Give the lines below as a Markdown table with the columns No. and Line, one numbered row per line, omitting any blank lines.

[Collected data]
--------
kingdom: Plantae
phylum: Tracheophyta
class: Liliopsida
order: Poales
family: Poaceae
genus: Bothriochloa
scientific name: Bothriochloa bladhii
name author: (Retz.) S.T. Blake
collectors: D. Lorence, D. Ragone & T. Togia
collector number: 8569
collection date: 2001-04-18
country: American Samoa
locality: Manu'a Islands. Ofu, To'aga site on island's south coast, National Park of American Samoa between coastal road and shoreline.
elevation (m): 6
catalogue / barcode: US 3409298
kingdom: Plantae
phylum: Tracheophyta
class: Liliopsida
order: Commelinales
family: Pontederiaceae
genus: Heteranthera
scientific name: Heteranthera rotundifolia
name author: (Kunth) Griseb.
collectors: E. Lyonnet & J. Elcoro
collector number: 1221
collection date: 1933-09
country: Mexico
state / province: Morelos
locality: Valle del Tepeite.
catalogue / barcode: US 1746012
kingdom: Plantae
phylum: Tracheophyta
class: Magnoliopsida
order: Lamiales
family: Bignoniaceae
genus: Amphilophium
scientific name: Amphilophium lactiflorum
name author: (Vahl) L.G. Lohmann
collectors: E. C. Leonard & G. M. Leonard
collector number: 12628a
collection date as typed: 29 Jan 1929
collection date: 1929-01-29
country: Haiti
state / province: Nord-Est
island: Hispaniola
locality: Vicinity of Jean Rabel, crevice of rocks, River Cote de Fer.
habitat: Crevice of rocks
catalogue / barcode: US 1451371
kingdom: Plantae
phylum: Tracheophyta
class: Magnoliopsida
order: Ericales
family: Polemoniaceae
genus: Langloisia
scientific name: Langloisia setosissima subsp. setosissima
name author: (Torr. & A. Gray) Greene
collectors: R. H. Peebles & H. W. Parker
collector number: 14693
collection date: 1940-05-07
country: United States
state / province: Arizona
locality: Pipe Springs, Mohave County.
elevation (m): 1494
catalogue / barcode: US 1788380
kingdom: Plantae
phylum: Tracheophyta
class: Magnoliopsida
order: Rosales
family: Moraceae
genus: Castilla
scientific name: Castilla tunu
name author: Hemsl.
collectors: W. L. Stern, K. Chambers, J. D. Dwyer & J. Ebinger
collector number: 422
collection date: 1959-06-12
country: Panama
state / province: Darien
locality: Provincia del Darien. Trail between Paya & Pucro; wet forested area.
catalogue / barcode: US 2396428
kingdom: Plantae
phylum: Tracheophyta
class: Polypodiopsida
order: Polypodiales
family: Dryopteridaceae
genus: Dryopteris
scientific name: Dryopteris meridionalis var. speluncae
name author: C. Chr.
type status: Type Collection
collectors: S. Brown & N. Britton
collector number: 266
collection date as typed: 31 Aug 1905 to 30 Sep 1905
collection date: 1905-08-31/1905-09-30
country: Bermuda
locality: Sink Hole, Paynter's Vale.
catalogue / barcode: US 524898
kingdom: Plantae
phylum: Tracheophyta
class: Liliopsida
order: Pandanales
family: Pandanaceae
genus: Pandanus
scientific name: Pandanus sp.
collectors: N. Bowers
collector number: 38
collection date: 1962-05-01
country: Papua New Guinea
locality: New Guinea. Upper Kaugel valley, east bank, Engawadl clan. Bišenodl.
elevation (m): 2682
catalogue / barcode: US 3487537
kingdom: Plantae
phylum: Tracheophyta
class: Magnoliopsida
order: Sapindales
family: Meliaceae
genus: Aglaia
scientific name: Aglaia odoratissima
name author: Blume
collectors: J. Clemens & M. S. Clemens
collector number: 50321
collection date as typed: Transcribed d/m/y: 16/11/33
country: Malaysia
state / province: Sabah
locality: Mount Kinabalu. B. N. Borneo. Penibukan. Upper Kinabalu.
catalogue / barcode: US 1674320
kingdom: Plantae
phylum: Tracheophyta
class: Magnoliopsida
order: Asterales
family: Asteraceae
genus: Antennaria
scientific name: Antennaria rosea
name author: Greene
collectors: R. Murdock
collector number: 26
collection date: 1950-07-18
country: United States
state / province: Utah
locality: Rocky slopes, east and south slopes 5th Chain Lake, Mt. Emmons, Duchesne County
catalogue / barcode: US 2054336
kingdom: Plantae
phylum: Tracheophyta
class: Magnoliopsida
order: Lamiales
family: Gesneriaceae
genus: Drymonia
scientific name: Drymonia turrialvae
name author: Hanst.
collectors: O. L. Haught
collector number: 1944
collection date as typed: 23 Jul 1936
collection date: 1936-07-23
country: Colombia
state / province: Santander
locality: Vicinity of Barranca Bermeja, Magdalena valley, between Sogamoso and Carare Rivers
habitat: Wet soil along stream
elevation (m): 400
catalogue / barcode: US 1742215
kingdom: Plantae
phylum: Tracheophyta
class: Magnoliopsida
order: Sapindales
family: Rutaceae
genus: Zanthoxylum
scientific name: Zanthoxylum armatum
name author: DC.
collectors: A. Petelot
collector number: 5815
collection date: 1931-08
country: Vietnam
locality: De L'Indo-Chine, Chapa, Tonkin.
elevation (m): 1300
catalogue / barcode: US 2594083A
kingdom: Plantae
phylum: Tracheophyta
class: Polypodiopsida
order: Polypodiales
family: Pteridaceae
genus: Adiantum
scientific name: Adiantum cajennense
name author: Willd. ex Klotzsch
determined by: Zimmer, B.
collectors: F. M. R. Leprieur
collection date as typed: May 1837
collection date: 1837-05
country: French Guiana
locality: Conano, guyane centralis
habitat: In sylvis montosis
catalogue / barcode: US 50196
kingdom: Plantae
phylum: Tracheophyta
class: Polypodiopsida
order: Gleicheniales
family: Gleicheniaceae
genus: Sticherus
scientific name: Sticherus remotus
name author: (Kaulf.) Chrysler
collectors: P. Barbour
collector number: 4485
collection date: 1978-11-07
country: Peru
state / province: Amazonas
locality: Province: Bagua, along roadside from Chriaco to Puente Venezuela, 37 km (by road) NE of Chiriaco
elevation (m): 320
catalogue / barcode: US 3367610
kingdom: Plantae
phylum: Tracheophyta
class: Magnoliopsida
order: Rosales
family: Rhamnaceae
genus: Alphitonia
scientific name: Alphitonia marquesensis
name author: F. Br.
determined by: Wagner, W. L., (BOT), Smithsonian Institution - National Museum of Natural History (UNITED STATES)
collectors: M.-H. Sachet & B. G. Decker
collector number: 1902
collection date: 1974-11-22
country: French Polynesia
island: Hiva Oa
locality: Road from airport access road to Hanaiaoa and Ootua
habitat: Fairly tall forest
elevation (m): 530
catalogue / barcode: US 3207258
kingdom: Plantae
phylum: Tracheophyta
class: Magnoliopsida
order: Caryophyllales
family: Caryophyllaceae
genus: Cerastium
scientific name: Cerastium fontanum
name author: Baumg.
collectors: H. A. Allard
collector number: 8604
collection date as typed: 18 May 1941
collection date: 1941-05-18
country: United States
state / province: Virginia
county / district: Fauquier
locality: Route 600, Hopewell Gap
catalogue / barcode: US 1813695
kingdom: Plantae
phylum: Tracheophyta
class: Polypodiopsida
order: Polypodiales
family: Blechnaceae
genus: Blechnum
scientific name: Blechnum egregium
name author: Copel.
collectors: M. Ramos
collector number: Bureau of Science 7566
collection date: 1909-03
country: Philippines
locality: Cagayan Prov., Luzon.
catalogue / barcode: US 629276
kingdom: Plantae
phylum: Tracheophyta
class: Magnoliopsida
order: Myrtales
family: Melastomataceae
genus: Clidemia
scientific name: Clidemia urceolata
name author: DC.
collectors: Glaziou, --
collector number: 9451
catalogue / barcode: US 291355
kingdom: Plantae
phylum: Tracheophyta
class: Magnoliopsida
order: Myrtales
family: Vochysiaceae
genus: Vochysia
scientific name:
--------
COMPLETE OUTPUT ▸
| No. | Line |
|---|---|
| 1 | kingdom: Plantae |
| 2 | phylum: Tracheophyta |
| 3 | class: Liliopsida |
| 4 | order: Poales |
| 5 | family: Poaceae |
| 6 | genus: Bothriochloa |
| 7 | scientific name: Bothriochloa bladhii |
| 8 | name author: (Retz.) S.T. Blake |
| 9 | collectors: D. Lorence, D. Ragone & T. Togia |
| 10 | collector number: 8569 |
| 11 | collection date: 2001-04-18 |
| 12 | country: American Samoa |
| 13 | locality: Manu'a Islands. Ofu, To'aga site on island's south coast, National Park of American Samoa between coastal road and shoreline. |
| 14 | elevation (m): 6 |
| 15 | catalogue / barcode: US 3409298 |
| 16 | kingdom: Plantae |
| 17 | phylum: Tracheophyta |
| 18 | class: Liliopsida |
| 19 | order: Commelinales |
| 20 | family: Pontederiaceae |
| 21 | genus: Heteranthera |
| 22 | scientific name: Heteranthera rotundifolia |
| 23 | name author: (Kunth) Griseb. |
| 24 | collectors: E. Lyonnet & J. Elcoro |
| 25 | collector number: 1221 |
| 26 | collection date: 1933-09 |
| 27 | country: Mexico |
| 28 | state / province: Morelos |
| 29 | locality: Valle del Tepeite. |
| 30 | catalogue / barcode: US 1746012 |
| 31 | kingdom: Plantae |
| 32 | phylum: Tracheophyta |
| 33 | class: Magnoliopsida |
| 34 | order: Lamiales |
| 35 | family: Bignoniaceae |
| 36 | genus: Amphilophium |
| 37 | scientific name: Amphilophium lactiflorum |
| 38 | name author: (Vahl) L.G. Lohmann |
| 39 | collectors: E. C. Leonard & G. M. Leonard |
| 40 | collector number: 12628a |
| 41 | collection date as typed: 29 Jan 1929 |
| 42 | collection date: 1929-01-29 |
| 43 | country: Haiti |
| 44 | state / province: Nord-Est |
| 45 | island: Hispaniola |
| 46 | locality: Vicinity of Jean Rabel, crevice of rocks, River Cote de Fer. |
| 47 | habitat: Crevice of rocks |
| 48 | catalogue / barcode: US 1451371 |
| 49 | kingdom: Plantae |
| 50 | phylum: Tracheophyta |
| 51 | class: Magnoliopsida |
| 52 | order: Ericales |
| 53 | family: Polemoniaceae |
| 54 | genus: Langloisia |
| 55 | scientific name: Langloisia setosissima subsp. setosissima |
| 56 | name author: (Torr. & A. Gray) Greene |
| 57 | collectors: R. H. Peebles & H. W. Parker |
| 58 | collector number: 14693 |
| 59 | collection date: 1940-05-07 |
| 60 | country: United States |
| 61 | state / province: Arizona |
| 62 | locality: Pipe Springs, Mohave County. |
| 63 | elevation (m): 1494 |
| 64 | catalogue / barcode: US 1788380 |
| 65 | kingdom: Plantae |
| 66 | phylum: Tracheophyta |
| 67 | class: Magnoliopsida |
| 68 | order: Rosales |
| 69 | family: Moraceae |
| 70 | genus: Castilla |
| 71 | scientific name: Castilla tunu |
| 72 | name author: Hemsl. |
| 73 | collectors: W. L. Stern, K. Chambers, J. D. Dwyer & J. Ebinger |
| 74 | collector number: 422 |
| 75 | collection date: 1959-06-12 |
| 76 | country: Panama |
| 77 | state / province: Darien |
| 78 | locality: Provincia del Darien. Trail between Paya & Pucro; wet forested area. |
| 79 | catalogue / barcode: US 2396428 |
| 80 | kingdom: Plantae |
| 81 | phylum: Tracheophyta |
| 82 | class: Polypodiopsida |
| 83 | order: Polypodiales |
| 84 | family: Dryopteridaceae |
| 85 | genus: Dryopteris |
| 86 | scientific name: Dryopteris meridionalis var. speluncae |
| 87 | name author: C. Chr. |
| 88 | type status: Type Collection |
| 89 | collectors: S. Brown & N. Britton |
| 90 | collector number: 266 |
| 91 | collection date as typed: 31 Aug 1905 to 30 Sep 1905 |
| 92 | collection date: 1905-08-31/1905-09-30 |
| 93 | country: Bermuda |
| 94 | locality: Sink Hole, Paynter's Vale. |
| 95 | catalogue / barcode: US 524898 |
| 96 | kingdom: Plantae |
| 97 | phylum: Tracheophyta |
| 98 | class: Liliopsida |
| 99 | order: Pandanales |
| 100 | family: Pandanaceae |
| 101 | genus: Pandanus |
| 102 | scientific name: Pandanus sp. |
| 103 | collectors: N. Bowers |
| 104 | collector number: 38 |
| 105 | collection date: 1962-05-01 |
| 106 | country: Papua New Guinea |
| 107 | locality: New Guinea. Upper Kaugel valley, east bank, Engawadl clan. Bišenodl. |
| 108 | elevation (m): 2682 |
| 109 | catalogue / barcode: US 3487537 |
| 110 | kingdom: Plantae |
| 111 | phylum: Tracheophyta |
| 112 | class: Magnoliopsida |
| 113 | order: Sapindales |
| 114 | family: Meliaceae |
| 115 | genus: Aglaia |
| 116 | scientific name: Aglaia odoratissima |
| 117 | name author: Blume |
| 118 | collectors: J. Clemens & M. S. Clemens |
| 119 | collector number: 50321 |
| 120 | collection date as typed: Transcribed d/m/y: 16/11/33 |
| 121 | country: Malaysia |
| 122 | state / province: Sabah |
| 123 | locality: Mount Kinabalu. B. N. Borneo. Penibukan. Upper Kinabalu. |
| 124 | catalogue / barcode: US 1674320 |
| 125 | kingdom: Plantae |
| 126 | phylum: Tracheophyta |
| 127 | class: Magnoliopsida |
| 128 | order: Asterales |
| 129 | family: Asteraceae |
| 130 | genus: Antennaria |
| 131 | scientific name: Antennaria rosea |
| 132 | name author: Greene |
| 133 | collectors: R. Murdock |
| 134 | collector number: 26 |
| 135 | collection date: 1950-07-18 |
| 136 | country: United States |
| 137 | state / province: Utah |
| 138 | locality: Rocky slopes, east and south slopes 5th Chain Lake, Mt. Emmons, Duchesne County |
| 139 | catalogue / barcode: US 2054336 |
| 140 | kingdom: Plantae |
| 141 | phylum: Tracheophyta |
| 142 | class: Magnoliopsida |
| 143 | order: Lamiales |
| 144 | family: Gesneriaceae |
| 145 | genus: Drymonia |
| 146 | scientific name: Drymonia turrialvae |
| 147 | name author: Hanst. |
| 148 | collectors: O. L. Haught |
| 149 | collector number: 1944 |
| 150 | collection date as typed: 23 Jul 1936 |
| 151 | collection date: 1936-07-23 |
| 152 | country: Colombia |
| 153 | state / province: Santander |
| 154 | locality: Vicinity of Barranca Bermeja, Magdalena valley, between Sogamoso and Carare Rivers |
| 155 | habitat: Wet soil along stream |
| 156 | elevation (m): 400 |
| 157 | catalogue / barcode: US 1742215 |
| 158 | kingdom: Plantae |
| 159 | phylum: Tracheophyta |
| 160 | class: Magnoliopsida |
| 161 | order: Sapindales |
| 162 | family: Rutaceae |
| 163 | genus: Zanthoxylum |
| 164 | scientific name: Zanthoxylum armatum |
| 165 | name author: DC. |
| 166 | collectors: A. Petelot |
| 167 | collector number: 5815 |
| 168 | collection date: 1931-08 |
| 169 | country: Vietnam |
| 170 | locality: De L'Indo-Chine, Chapa, Tonkin. |
| 171 | elevation (m): 1300 |
| 172 | catalogue / barcode: US 2594083A |
| 173 | kingdom: Plantae |
| 174 | phylum: Tracheophyta |
| 175 | class: Polypodiopsida |
| 176 | order: Polypodiales |
| 177 | family: Pteridaceae |
| 178 | genus: Adiantum |
| 179 | scientific name: Adiantum cajennense |
| 180 | name author: Willd. ex Klotzsch |
| 181 | determined by: Zimmer, B. |
| 182 | collectors: F. M. R. Leprieur |
| 183 | collection date as typed: May 1837 |
| 184 | collection date: 1837-05 |
| 185 | country: French Guiana |
| 186 | locality: Conano, guyane centralis |
| 187 | habitat: In sylvis montosis |
| 188 | catalogue / barcode: US 50196 |
| 189 | kingdom: Plantae |
| 190 | phylum: Tracheophyta |
| 191 | class: Polypodiopsida |
| 192 | order: Gleicheniales |
| 193 | family: Gleicheniaceae |
| 194 | genus: Sticherus |
| 195 | scientific name: Sticherus remotus |
| 196 | name author: (Kaulf.) Chrysler |
| 197 | collectors: P. Barbour |
| 198 | collector number: 4485 |
| 199 | collection date: 1978-11-07 |
| 200 | country: Peru |
| 201 | state / province: Amazonas |
| 202 | locality: Province: Bagua, along roadside from Chriaco to Puente Venezuela, 37 km (by road) NE of Chiriaco |
| 203 | elevation (m): 320 |
| 204 | catalogue / barcode: US 3367610 |
| 205 | kingdom: Plantae |
| 206 | phylum: Tracheophyta |
| 207 | class: Magnoliopsida |
| 208 | order: Rosales |
| 209 | family: Rhamnaceae |
| 210 | genus: Alphitonia |
| 211 | scientific name: Alphitonia marquesensis |
| 212 | name author: F. Br. |
| 213 | determined by: Wagner, W. L., (BOT), Smithsonian Institution - National Museum of Natural History (UNITED STATES) |
| 214 | collectors: M.-H. Sachet & B. G. Decker |
| 215 | collector number: 1902 |
| 216 | collection date: 1974-11-22 |
| 217 | country: French Polynesia |
| 218 | island: Hiva Oa |
| 219 | locality: Road from airport access road to Hanaiaoa and Ootua |
| 220 | habitat: Fairly tall forest |
| 221 | elevation (m): 530 |
| 222 | catalogue / barcode: US 3207258 |
| 223 | kingdom: Plantae |
| 224 | phylum: Tracheophyta |
| 225 | class: Magnoliopsida |
| 226 | order: Caryophyllales |
| 227 | family: Caryophyllaceae |
| 228 | genus: Cerastium |
| 229 | scientific name: Cerastium fontanum |
| 230 | name author: Baumg. |
| 231 | collectors: H. A. Allard |
| 232 | collector number: 8604 |
| 233 | collection date as typed: 18 May 1941 |
| 234 | collection date: 1941-05-18 |
| 235 | country: United States |
| 236 | state / province: Virginia |
| 237 | county / district: Fauquier |
| 238 | locality: Route 600, Hopewell Gap |
| 239 | catalogue / barcode: US 1813695 |
| 240 | kingdom: Plantae |
| 241 | phylum: Tracheophyta |
| 242 | class: Polypodiopsida |
| 243 | order: Polypodiales |
| 244 | family: Blechnaceae |
| 245 | genus: Blechnum |
| 246 | scientific name: Blechnum egregium |
| 247 | name author: Copel. |
| 248 | collectors: M. Ramos |
| 249 | collector number: Bureau of Science 7566 |
| 250 | collection date: 1909-03 |
| 251 | country: Philippines |
| 252 | locality: Cagayan Prov., Luzon. |
| 253 | catalogue / barcode: US 629276 |
| 254 | kingdom: Plantae |
| 255 | phylum: Tracheophyta |
| 256 | class: Magnoliopsida |
| 257 | order: Myrtales |
| 258 | family: Melastomataceae |
| 259 | genus: Clidemia |
| 260 | scientific name: Clidemia urceolata |
| 261 | name author: DC. |
| 262 | collectors: Glaziou, -- |
| 263 | collector number: 9451 |
| 264 | catalogue / barcode: US 291355 |
| 265 | kingdom: Plantae |
| 266 | phylum: Tracheophyta |
| 267 | class: Magnoliopsida |
| 268 | order: Myrtales |
| 269 | family: Vochysiaceae |
| 270 | genus: Vochysia |
| 271 | scientific name: |